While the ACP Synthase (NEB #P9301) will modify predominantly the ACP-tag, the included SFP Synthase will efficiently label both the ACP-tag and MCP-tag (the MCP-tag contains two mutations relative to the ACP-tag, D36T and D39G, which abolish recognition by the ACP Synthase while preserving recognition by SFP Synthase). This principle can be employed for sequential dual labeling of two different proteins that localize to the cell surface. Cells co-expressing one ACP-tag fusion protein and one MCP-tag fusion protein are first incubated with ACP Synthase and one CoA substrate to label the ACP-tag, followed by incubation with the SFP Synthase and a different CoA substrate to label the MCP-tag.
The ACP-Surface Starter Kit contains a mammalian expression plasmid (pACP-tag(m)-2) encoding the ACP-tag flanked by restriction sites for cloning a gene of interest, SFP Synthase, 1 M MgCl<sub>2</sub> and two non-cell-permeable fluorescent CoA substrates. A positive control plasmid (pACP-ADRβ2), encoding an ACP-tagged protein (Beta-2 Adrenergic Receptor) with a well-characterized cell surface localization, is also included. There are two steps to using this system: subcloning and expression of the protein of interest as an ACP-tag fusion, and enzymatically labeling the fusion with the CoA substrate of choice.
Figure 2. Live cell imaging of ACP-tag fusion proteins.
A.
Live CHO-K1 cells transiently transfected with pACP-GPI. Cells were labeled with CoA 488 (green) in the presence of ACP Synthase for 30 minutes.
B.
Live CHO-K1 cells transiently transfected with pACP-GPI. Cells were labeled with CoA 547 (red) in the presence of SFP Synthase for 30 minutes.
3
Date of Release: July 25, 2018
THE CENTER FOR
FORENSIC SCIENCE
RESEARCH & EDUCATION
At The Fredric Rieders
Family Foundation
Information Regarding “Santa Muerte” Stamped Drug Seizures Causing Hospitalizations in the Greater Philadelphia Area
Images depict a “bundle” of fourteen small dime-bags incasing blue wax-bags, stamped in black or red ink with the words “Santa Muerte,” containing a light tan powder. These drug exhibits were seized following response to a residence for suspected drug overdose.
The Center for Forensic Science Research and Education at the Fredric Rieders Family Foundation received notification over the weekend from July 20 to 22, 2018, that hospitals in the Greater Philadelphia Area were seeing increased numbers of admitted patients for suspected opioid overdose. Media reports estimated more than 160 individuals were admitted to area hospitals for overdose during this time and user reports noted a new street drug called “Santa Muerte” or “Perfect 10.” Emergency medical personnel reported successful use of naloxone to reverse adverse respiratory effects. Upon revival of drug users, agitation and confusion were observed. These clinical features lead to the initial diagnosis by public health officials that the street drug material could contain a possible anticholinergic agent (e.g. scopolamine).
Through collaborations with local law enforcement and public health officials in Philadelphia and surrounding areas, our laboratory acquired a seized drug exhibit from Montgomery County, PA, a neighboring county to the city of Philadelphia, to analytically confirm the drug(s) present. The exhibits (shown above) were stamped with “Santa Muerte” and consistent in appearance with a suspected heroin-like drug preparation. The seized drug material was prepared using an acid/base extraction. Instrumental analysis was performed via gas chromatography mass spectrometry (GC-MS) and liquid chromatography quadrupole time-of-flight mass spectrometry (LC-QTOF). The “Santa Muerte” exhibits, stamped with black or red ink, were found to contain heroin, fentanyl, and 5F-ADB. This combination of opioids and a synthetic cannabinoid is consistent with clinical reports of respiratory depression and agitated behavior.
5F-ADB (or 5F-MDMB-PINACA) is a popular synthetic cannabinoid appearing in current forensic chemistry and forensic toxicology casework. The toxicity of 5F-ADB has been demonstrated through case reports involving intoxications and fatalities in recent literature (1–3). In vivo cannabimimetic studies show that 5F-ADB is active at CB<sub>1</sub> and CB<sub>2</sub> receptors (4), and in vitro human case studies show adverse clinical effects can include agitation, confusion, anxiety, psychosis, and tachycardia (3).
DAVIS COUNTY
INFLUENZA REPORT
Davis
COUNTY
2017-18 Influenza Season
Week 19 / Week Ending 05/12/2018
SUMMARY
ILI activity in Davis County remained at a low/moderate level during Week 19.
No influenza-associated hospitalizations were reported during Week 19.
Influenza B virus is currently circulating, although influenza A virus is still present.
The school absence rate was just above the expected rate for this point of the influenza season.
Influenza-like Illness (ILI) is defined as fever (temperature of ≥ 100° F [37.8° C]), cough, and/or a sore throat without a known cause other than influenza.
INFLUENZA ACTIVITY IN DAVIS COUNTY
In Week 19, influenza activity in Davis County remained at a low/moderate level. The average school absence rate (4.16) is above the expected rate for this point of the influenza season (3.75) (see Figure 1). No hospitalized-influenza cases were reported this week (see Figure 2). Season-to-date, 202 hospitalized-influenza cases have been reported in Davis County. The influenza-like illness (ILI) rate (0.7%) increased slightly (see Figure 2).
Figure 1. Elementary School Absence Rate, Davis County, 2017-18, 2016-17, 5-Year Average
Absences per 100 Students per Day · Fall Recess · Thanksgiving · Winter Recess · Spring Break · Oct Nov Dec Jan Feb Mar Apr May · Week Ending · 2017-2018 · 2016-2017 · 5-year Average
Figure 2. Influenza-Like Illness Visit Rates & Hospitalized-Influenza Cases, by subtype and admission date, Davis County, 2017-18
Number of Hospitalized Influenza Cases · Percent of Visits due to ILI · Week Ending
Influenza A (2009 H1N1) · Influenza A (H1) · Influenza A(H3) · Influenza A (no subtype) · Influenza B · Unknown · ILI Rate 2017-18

**Description of the task**
Would you output, from the records above, exactly the run of lines that starts at the line containing "INFLUENZA REPORT" and ends at the line containing "Figure 1. Elementary", and only that run?

**Solution to this exercise**
INFLUENZA REPORT
Davis
COUNTY
2017-18 Influenza Season
Week 19 / Week Ending 05/12/2018
SUMMARY
ILI activity in Davis County remained at a low/moderate level during Week 19.
No influenza-associated hospitalizations were reported during Week 19.
Influenza B virus is currently circulating, although influenza A virus is still present.
The school absence rate was just above the expected rate for this point of the influenza season.
Influenza-like Illness (ILI) is defined as fever (temperature of ≥ 100° F [37.8° C]), cough, and/or a sore throat without a known cause other than influenza.
INFLUENZA ACTIVITY IN DAVIS COUNTY
In Week 19, influenza activity in Davis County remained at a low/moderate level. The average school absence rate (4.16) is above the expected rate for this point of the influenza season (3.75) (see Figure 1). No hospitalized-influenza cases were reported this week (see Figure 2). Season-to-date, 202 hospitalized-influenza cases have been reported in Davis County. The influenza-like illness (ILI) rate (0.7%) increased slightly (see Figure 2).
Figure 1. Elementary School Absence Rate, Davis County, 2017-18, 2016-17, 5-Year Average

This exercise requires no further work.